INDIANAPOLIS — People will be able to get a closer look at what happens behind closed courtroom doors as a new pilot program gives news stations the opportunity to bring their cameras inside.

Ever since 1946, the topic of cameras inside the courtroom has been a topic of debate. The 1946 rule prohibited taking photographs in the courtroom. This expanded to taking video in 1972.

By 1997, Indiana relaxed its rules slightly on cameras in the courtroom, allowing extended coverage of oral arguments before the Indiana Supreme Court. This was still in a pilot program that ended in 2007 with fewer than 10 test cases.

Since then, there have been limited times when cameras were allowed inside the courtroom. Now, the Indiana Supreme Court is once again testing out allowing news cameras inside.

The pilot project will let cameras in at the following trial courts:

  • Allen Superior Court (Criminal) — Judge Frances Gull
  • Delaware Circuit Court 1 — Judge Marianne Vorhees
  • Lake Superior Court, Civil 7 — Judge Bruce Parent
  • Tippecanoe Circuit Court — Judge Sean Persin
  • Vanderburgh Superior Court — Judge Leslie Shively

News media can also live-stream and re-broadcast trials with permission from the judge. The pilot is limited to news media. The judge still has the discretion to allow or disallow cameras inside.

Circuit Judge Marianne Vorhees says this is a positive opportunity for those involved, as well as the public.

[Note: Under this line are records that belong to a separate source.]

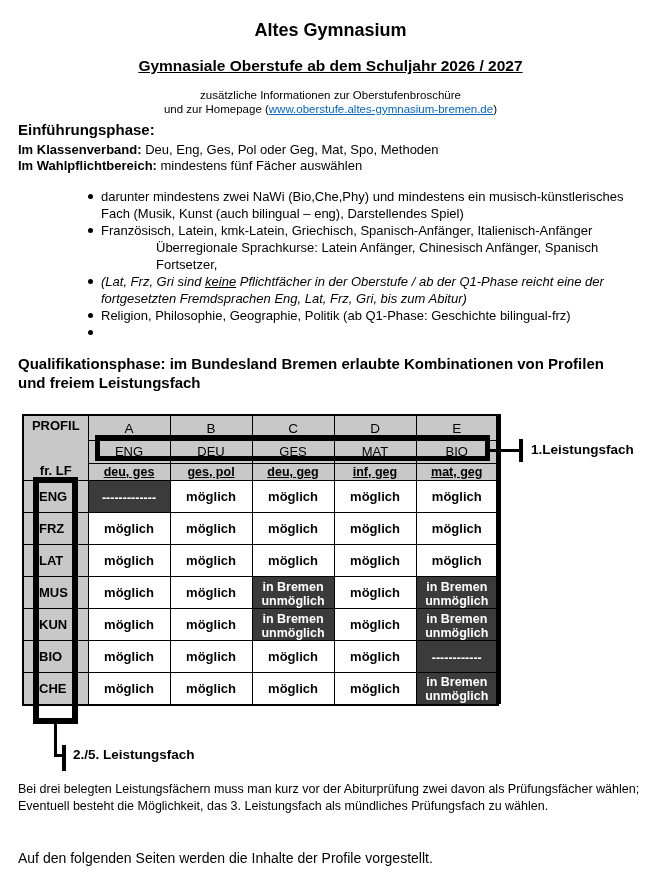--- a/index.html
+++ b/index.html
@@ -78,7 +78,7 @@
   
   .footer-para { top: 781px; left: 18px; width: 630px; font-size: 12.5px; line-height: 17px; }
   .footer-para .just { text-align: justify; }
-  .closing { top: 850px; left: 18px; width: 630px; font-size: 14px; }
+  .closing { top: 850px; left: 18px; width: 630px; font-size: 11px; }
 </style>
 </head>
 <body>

“People can always come to court and see themselves what’s happening, but we don’t get a lot of people walking off the street to watch court proceedings. They rely on the media, they rely on things they see on blogs, or people posting things on Facebook, or jury duty, and I would say from my experience with jurors, almost universally, when I go back to the jury room after trial is over, to thank the jury and to excuse them, they will say we are so happy we had this experience, we were able to see how cases really work,  they’re able to see how all the different pieces of the process work together. It really opens their eyes to the whole system seeing the trial from the very beginning to the very end, so I think that would be one benefit for people to see what is really happening in the courtroom and it’s not a 50-minute drama series about a case that only takes 50 minutes, it is a long, involved process sometimes, 2-3 days to try just a regular case. 

Judge Marianne Vorhees, Delaware County Circuit Court 1

The project will last four months before being evaluated.